→ Directions
Return every line of the material below word for word, leaving out the pictures.

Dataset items
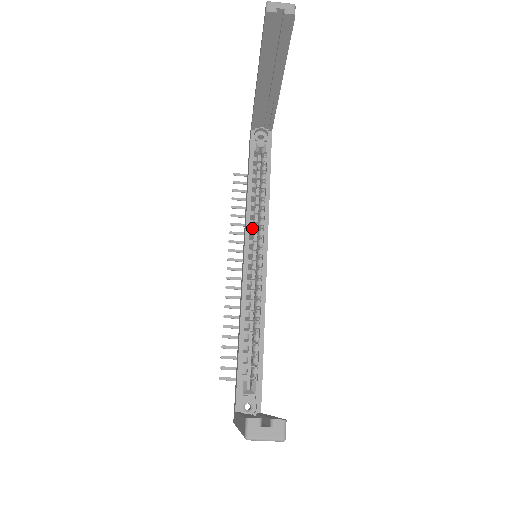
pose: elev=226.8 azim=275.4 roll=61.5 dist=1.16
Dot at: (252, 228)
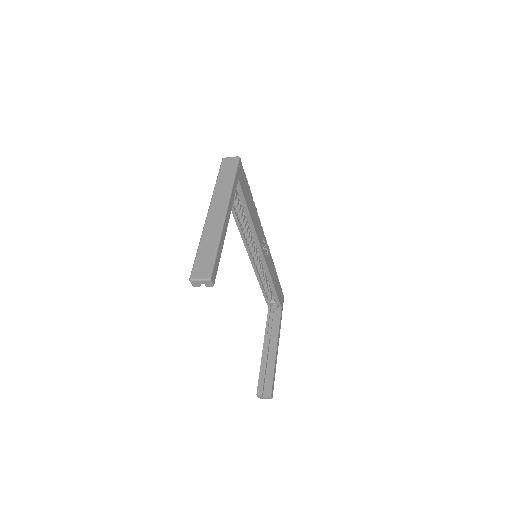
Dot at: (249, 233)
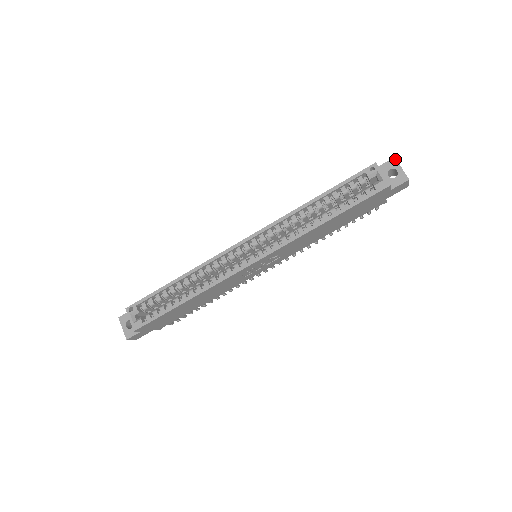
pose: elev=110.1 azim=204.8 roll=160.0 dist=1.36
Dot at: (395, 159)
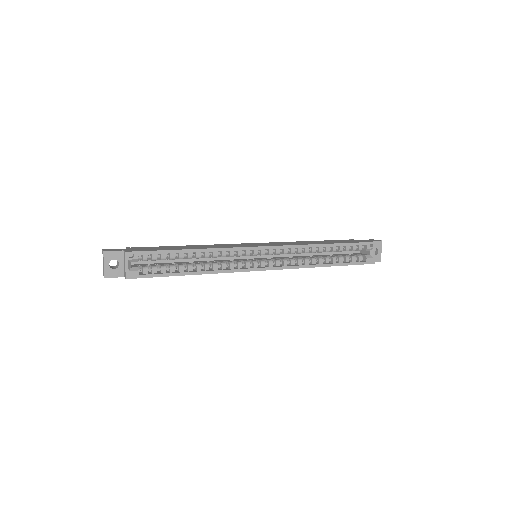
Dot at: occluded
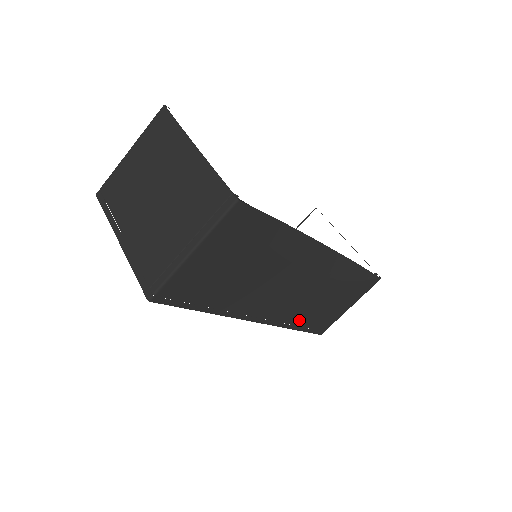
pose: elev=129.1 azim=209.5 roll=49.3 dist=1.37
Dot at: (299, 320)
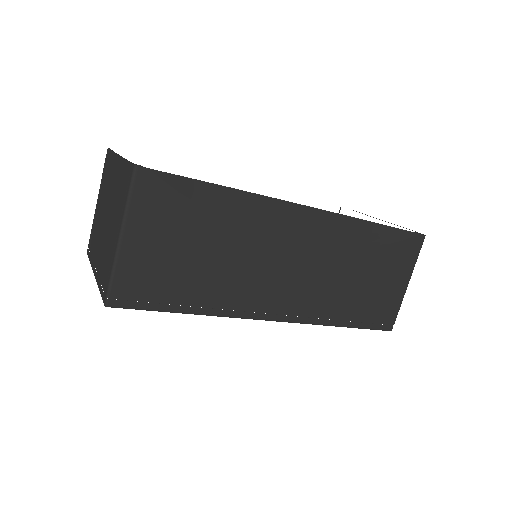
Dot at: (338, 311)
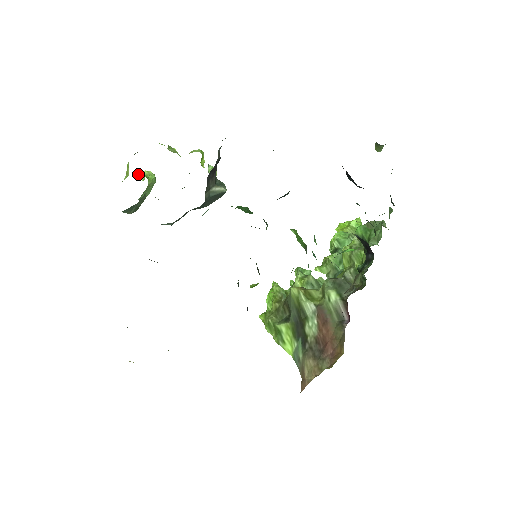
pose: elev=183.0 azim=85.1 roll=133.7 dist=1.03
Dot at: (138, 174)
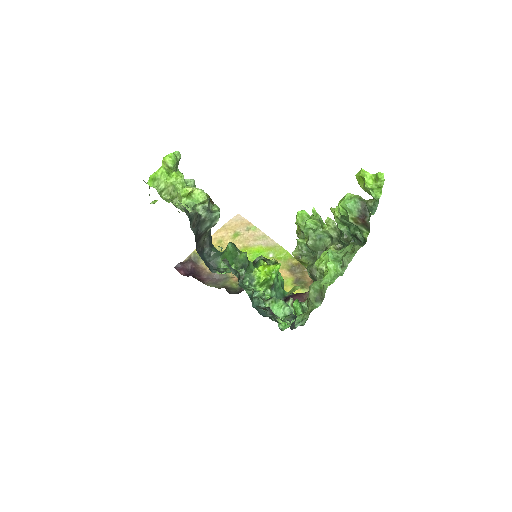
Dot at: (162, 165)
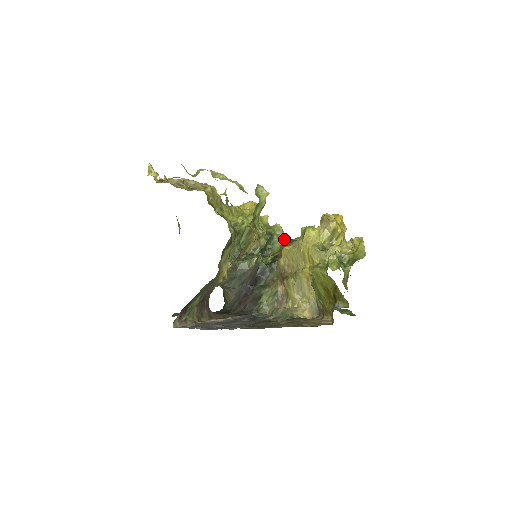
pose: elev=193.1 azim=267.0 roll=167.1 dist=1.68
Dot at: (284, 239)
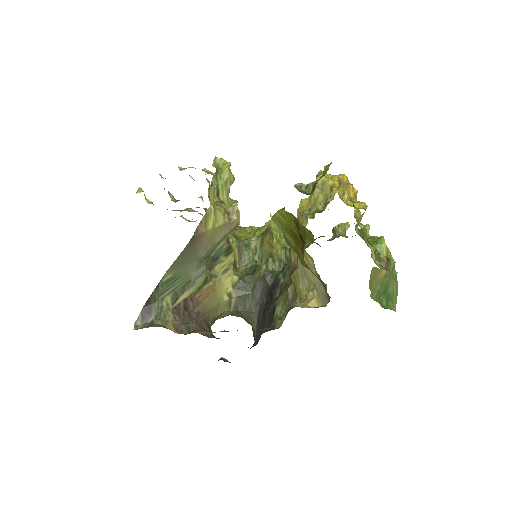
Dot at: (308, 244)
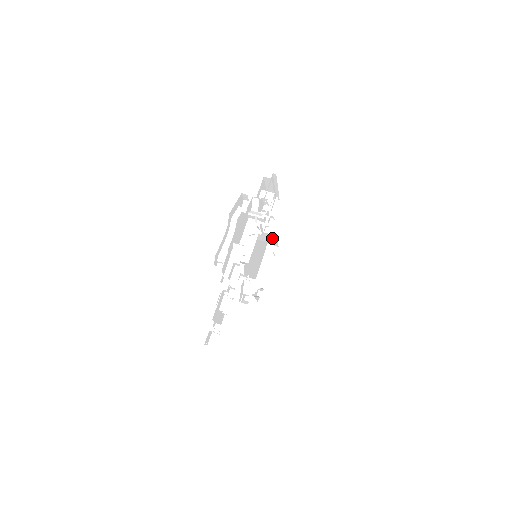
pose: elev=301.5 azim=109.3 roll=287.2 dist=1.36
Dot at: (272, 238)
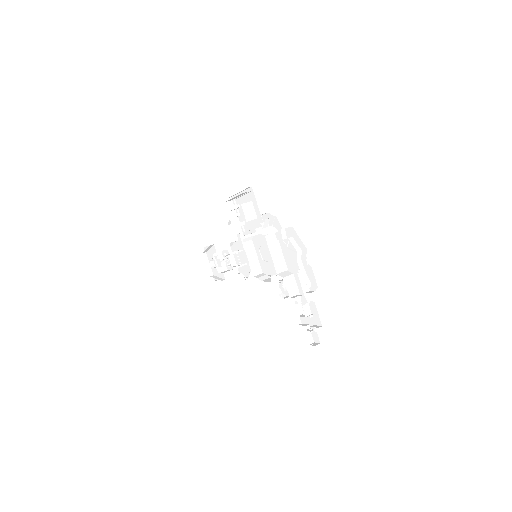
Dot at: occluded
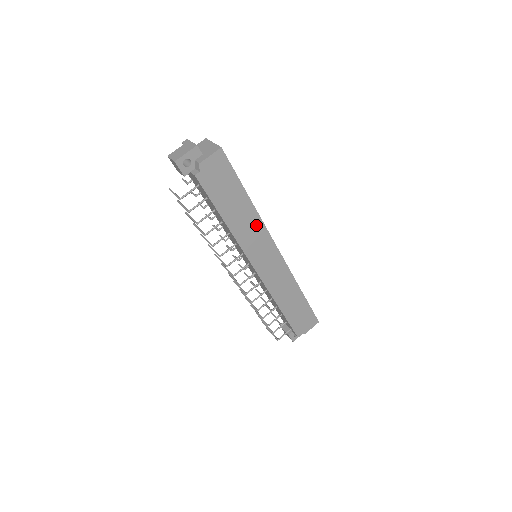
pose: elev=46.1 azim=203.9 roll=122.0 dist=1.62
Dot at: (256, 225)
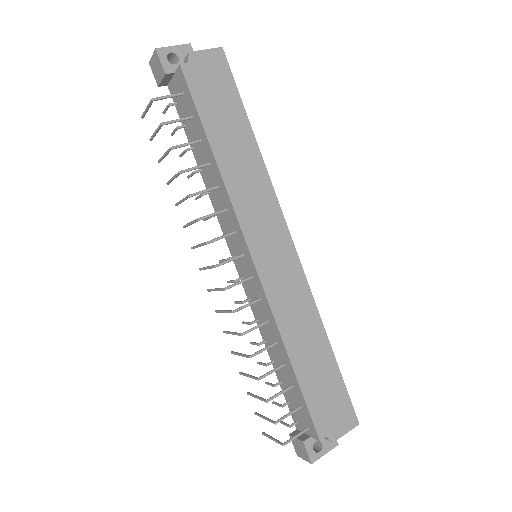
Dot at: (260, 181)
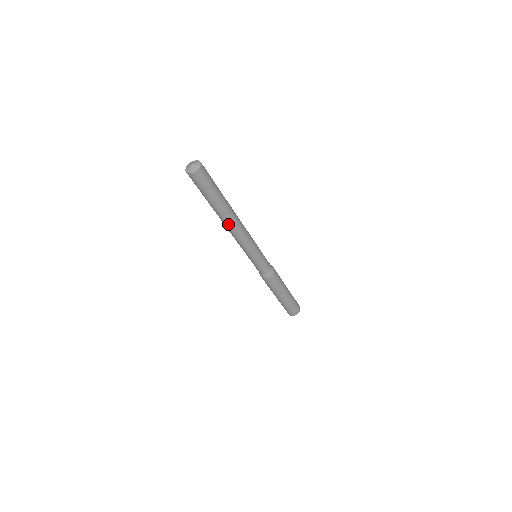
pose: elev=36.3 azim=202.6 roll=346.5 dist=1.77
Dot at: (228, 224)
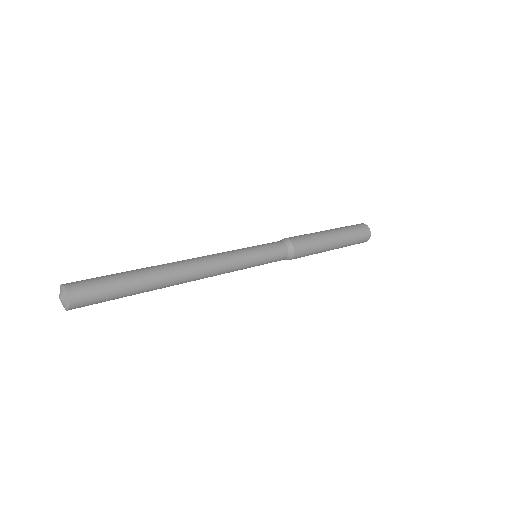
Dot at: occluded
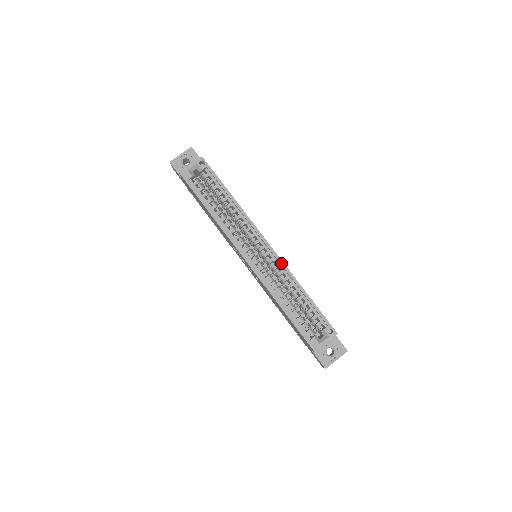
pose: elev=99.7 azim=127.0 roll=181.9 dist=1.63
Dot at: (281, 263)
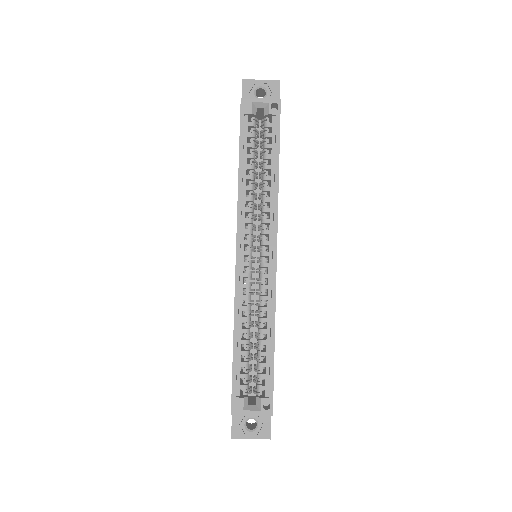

→ Correct result
pose: elev=226.8 azim=275.4 roll=61.5 dist=1.16
Dot at: (252, 228)
Dot at: (249, 233)
pose: elev=110.1 azim=204.8 roll=160.0 dist=1.36
Dot at: (395, 159)
Dot at: occluded
pose: elev=129.1 azim=209.5 roll=49.3 dist=1.37
Dot at: (299, 320)
Dot at: (338, 311)
pose: elev=183.0 azim=85.1 roll=133.7 dist=1.03
Dot at: (138, 174)
Dot at: (162, 165)
pose: elev=193.1 azim=267.0 roll=167.1 dist=1.68
Dot at: (284, 239)
Dot at: (308, 244)
pose: elev=301.5 azim=109.3 roll=287.2 dist=1.36
Dot at: (272, 238)
Dot at: occluded
pose: elev=46.1 azim=203.9 roll=122.0 dist=1.62
Dot at: (256, 225)
Dot at: (260, 181)
pose: elev=36.3 azim=202.6 roll=346.5 dist=1.77
Dot at: (228, 224)
Dot at: occluded
pose: elev=99.7 azim=127.0 roll=181.9 dist=1.63
Dot at: (281, 263)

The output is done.